As I’m slightly obsessed with fiddlers’ tune books, ever since I found that this is where I should have been looking all the time for all the gaps in my ballet class repertoire (see earlier post) I was thrilled to see that Dr Alice little from the Faculty of Music at the University of Oxford has teamed up with the English Folk Dance and Song Society(EFDSS) for a project on English Tunebooks of the Eighteenth Century. Today sees the launch of the first of three podcasts on the topic of Folk Tunes and Englishness. As a lot of my work now involves playing for period/early/historical dance (call it what you will), this is really useful stuff.
Episode 1 is called A History of English Folk Tunes, and has contributions from Jeremy Barlow (of the Broadside Band, and editor of the comprehensive edition of Playford’s English Dancing Master for Faber) Matt Coatsworth, and Becky Price of the band Boldwood. They discuss what might make a tune “English,” and how difficult that concept is when tunes travel (for example, between the north of England and Denmark) acquiring different names and subtle variations. If you’ve read this blog, you’ll know how far and wide, and for how long Bon Voyage, Cher Dumollet has travelled. Bon Voyage, indeed.
I was also nerdily thrilled to hear Becky Price say that playing for ceilidhs, she and her bandmates wanted to play 3/2 hornpipes, but people don’t tend to do those at ceilidhs, where the hornpipes are—as they are most other places—in 4/4. That’s one of the reasons they formed a band specifically to play these 17th and 18th century dance tunes where 3/2 hornpipes are a thing. I love them too (see another earlier post). The only other person I know for whom “hornpipe” means 3/2, is Mark Morris, as I wrote about in a post about the joys of playing for his class.

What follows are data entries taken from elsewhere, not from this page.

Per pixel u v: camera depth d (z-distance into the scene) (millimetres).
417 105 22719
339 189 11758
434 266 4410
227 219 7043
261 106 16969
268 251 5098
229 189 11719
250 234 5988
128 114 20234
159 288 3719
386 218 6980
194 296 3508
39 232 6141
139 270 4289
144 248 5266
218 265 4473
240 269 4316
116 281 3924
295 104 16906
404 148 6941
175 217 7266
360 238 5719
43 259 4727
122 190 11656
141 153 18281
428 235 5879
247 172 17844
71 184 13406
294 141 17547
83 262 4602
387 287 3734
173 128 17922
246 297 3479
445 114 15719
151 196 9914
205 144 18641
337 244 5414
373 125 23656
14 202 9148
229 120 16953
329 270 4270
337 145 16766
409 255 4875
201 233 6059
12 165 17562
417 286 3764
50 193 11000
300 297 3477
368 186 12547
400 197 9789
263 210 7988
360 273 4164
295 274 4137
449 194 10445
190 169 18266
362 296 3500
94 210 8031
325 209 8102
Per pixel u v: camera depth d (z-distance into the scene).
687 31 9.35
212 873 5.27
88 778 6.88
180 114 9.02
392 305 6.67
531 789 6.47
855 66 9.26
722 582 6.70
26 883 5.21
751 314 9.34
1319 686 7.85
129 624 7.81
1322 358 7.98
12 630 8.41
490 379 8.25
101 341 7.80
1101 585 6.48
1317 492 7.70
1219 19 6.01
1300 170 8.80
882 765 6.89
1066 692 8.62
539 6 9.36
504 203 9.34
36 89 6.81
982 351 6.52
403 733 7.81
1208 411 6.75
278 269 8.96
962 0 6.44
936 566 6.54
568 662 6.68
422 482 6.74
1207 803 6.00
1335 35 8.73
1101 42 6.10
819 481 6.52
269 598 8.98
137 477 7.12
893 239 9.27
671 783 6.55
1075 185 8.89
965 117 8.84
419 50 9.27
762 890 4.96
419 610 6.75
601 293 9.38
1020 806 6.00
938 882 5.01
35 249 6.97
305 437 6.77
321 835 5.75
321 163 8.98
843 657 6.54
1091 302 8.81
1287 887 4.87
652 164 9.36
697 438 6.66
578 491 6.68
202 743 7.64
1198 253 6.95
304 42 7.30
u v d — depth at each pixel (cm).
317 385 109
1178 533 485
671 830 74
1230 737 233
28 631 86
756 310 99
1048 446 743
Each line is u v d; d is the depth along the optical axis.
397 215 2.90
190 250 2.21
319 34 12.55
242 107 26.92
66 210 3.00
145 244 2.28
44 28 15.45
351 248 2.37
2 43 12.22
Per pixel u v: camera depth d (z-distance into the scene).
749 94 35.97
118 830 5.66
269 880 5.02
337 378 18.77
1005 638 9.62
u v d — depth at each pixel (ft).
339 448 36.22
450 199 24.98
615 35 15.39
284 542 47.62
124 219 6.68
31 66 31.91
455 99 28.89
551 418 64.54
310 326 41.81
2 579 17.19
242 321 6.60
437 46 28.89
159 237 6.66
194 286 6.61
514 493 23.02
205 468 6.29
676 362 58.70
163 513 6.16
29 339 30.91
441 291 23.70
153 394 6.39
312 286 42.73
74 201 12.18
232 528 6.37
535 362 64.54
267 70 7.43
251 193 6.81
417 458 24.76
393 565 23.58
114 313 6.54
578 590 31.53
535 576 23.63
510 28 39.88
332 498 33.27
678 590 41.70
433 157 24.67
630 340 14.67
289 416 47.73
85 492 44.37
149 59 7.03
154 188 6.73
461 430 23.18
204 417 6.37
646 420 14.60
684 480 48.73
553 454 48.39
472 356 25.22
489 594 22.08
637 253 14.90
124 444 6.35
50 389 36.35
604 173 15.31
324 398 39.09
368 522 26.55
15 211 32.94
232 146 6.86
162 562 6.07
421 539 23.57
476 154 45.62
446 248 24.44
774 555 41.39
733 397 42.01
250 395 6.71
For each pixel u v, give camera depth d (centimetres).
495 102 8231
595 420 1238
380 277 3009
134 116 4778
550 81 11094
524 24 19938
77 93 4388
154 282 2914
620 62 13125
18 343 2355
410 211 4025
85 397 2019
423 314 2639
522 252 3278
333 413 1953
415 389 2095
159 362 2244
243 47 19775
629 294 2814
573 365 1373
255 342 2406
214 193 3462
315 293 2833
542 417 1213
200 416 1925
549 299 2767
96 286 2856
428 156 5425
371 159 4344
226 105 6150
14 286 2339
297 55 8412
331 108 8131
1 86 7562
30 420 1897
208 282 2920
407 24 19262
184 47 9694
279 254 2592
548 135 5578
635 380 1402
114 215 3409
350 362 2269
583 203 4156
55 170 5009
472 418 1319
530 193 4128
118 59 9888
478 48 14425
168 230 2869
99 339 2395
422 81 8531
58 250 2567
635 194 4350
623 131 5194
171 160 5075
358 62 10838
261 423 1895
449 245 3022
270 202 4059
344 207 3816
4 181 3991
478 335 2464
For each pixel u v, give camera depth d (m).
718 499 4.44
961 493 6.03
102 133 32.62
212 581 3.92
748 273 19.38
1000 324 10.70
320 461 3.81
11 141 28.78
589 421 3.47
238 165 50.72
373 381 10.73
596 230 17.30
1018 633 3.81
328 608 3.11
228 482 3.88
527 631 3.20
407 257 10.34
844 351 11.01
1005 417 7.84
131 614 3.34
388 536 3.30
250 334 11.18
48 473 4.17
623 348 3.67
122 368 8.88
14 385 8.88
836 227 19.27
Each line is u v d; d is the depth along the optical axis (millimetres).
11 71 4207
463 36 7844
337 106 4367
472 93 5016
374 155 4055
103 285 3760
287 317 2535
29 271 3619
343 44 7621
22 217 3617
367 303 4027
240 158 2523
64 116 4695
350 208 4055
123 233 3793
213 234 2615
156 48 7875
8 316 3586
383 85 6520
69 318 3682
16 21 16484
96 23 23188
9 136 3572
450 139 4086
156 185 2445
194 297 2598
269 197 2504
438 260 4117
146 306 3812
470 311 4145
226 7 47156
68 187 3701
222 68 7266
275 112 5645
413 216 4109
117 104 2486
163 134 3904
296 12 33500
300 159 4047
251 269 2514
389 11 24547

But the best part of the whole podcast was to finally discover the source of a fascinating theory that I heard about in a workshop years ago. It’s the kind of funny factoid I’d want read out at my funeral. In different editions of Playford’s Dancing Master, tunes appeared in one with sharpened leading notes, and in another without. One theory was that at a certain time, the printer simply ran out of sharps, so they were forced to leave them out. I love that theory so much I could eat it. I myself once published and recorded a hornpipe that I thought sounded really trendily Celtic and modal, only to hear it everywhere on Spotify played with sharpened 7ths. When I looked back at my sources, I realized I’d simply misread the key signature as one sharp instead of two. No mystery, no argument over authenticity or sources, just a stupid, schoolboy error. I’ve also let slip metronome marks that have a minim instead of a crotchet, leading to anxious emails, and who knows, frenetic performances. In his ballet Tantz-Schul, the composer Mauricio Kagel made a deliberate feature of the notational errors in the 1716 treatise by Gregorio Lambranzi New and Curious Theatrical School of Dancing by Gregorio Lambranzi, on which the ballet was based (see review in Gramophone).
So I have loved the theory ever since I heard about it, but never knew whose theory it was, or any more detail. Thanks to this podcast, I now know: it was Jeremy Barlow, in a paper for the Historical Dance Society in 2001, called “Tunes in the English Dancing Master 1651: John Playford’s Accidental Misprints?” [hyperlink will take you to the full text of the paper).
Another interesting talking point was the contribution of instrument design on tune notations: on a pipe that had no possibility of playing a leading note in the lower octave, it might be replaced with the 2nd above (in D, for example, that means D3-E3-D3 rather than the physically impossible D3-C#2-D3). Since so much of the character of tunes hangs on these cadential differences, it’s good to know that of all things, they are the most liable to alteration.